Bipartisan legislation introduced in the House and Senate will make much-needed reforms to the local coverage determination process. The Local Coverage Determination Clarification Act of 2017 (S. 794 and H.R. 3635) prescribes six remedies to improve transparency and accountability in the process:

  • Hold open meetings where contractors discuss local coverage determinations and facilitate a meaningful dialogue with affected patients and key stakeholders.
  • Disclose in advance the evidence used to draft a local coverage determination so the public can review and respond to the rationale.
  • Require Medicare administrative contractors that want to adopt a local coverage determination developed in another jurisdiction to independently evaluate the evidence supporting the determination.
  • Create a meaningful reconsideration process that involves review by the secretary of Health and Human Services in limited circumstances separate from the Medicare administrative contractors that created the local coverage determination.
  • Appoint an ombudsman to help patients and providers file appeals, track data on appeals and actions taken by contractors, and recommend ways to improve the efficiency of the appeals process.
  • Protect and ensure an aggrieved party’s access to an administrative law judge.

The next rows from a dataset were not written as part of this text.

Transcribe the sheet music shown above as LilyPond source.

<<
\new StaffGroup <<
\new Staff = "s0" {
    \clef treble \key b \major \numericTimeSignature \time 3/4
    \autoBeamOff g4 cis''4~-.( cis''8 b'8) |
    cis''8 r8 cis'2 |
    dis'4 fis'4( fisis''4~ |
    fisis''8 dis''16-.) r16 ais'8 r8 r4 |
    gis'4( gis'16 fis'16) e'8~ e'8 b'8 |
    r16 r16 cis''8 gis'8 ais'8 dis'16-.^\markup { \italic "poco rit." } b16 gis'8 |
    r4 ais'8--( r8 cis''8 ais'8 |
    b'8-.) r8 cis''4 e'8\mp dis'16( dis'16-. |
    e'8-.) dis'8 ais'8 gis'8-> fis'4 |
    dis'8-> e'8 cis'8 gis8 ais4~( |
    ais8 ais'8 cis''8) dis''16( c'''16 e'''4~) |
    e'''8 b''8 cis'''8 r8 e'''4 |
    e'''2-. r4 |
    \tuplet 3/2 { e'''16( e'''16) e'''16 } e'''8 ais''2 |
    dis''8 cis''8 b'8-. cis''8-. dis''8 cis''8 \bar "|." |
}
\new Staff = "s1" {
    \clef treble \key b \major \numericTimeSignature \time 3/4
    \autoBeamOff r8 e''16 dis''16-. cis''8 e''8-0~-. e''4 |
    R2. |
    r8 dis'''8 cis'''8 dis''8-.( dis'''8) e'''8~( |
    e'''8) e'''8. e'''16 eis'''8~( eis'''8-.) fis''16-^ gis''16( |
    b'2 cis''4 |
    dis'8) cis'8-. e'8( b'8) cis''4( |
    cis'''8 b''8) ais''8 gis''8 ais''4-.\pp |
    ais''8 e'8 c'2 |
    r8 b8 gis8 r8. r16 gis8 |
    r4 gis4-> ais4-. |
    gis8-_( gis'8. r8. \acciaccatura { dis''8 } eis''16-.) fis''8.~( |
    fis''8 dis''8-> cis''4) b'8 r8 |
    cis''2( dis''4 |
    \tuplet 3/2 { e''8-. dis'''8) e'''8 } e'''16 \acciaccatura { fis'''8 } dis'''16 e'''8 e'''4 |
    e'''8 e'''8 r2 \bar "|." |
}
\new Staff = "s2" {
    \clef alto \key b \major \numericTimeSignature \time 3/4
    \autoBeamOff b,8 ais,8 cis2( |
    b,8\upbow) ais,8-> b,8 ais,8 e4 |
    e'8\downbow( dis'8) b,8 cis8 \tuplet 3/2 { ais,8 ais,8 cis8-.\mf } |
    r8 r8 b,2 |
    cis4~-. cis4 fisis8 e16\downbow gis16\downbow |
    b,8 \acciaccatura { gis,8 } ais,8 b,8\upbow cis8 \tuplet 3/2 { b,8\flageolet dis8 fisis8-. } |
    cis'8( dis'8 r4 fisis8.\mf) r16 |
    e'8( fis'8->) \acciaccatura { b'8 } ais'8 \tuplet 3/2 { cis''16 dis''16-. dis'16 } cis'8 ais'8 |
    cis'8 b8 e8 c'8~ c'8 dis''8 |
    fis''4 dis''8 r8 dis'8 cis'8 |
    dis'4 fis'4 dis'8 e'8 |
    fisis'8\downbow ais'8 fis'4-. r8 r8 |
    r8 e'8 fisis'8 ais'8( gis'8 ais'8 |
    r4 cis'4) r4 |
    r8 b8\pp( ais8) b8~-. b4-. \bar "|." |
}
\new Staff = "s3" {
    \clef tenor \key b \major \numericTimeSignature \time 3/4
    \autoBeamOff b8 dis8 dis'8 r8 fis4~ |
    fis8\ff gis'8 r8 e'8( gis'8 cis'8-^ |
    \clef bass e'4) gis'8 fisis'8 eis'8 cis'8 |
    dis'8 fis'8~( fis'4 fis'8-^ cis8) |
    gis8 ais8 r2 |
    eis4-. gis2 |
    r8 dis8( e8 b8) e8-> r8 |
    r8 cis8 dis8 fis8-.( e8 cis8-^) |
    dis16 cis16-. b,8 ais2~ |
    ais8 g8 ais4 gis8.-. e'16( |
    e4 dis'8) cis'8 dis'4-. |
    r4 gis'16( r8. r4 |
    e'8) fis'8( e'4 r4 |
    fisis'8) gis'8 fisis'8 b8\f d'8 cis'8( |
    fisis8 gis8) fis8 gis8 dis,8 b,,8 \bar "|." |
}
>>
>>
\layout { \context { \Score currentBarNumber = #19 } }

We represent three of the more than 120 health care organizations that support this effort. We urge Congress to take up and pass this important legislation to help better patients’ lives through improved access to innovative technologies. America’s seniors deserve nothing less.

Scott Whitaker is president and CEO of AdvaMed, the Advanced Medical Technology Association. Jack Richmond is president and CEO of the Amputee Coalition. Bruce Williams, M.D., is president of the College of American Pathologists.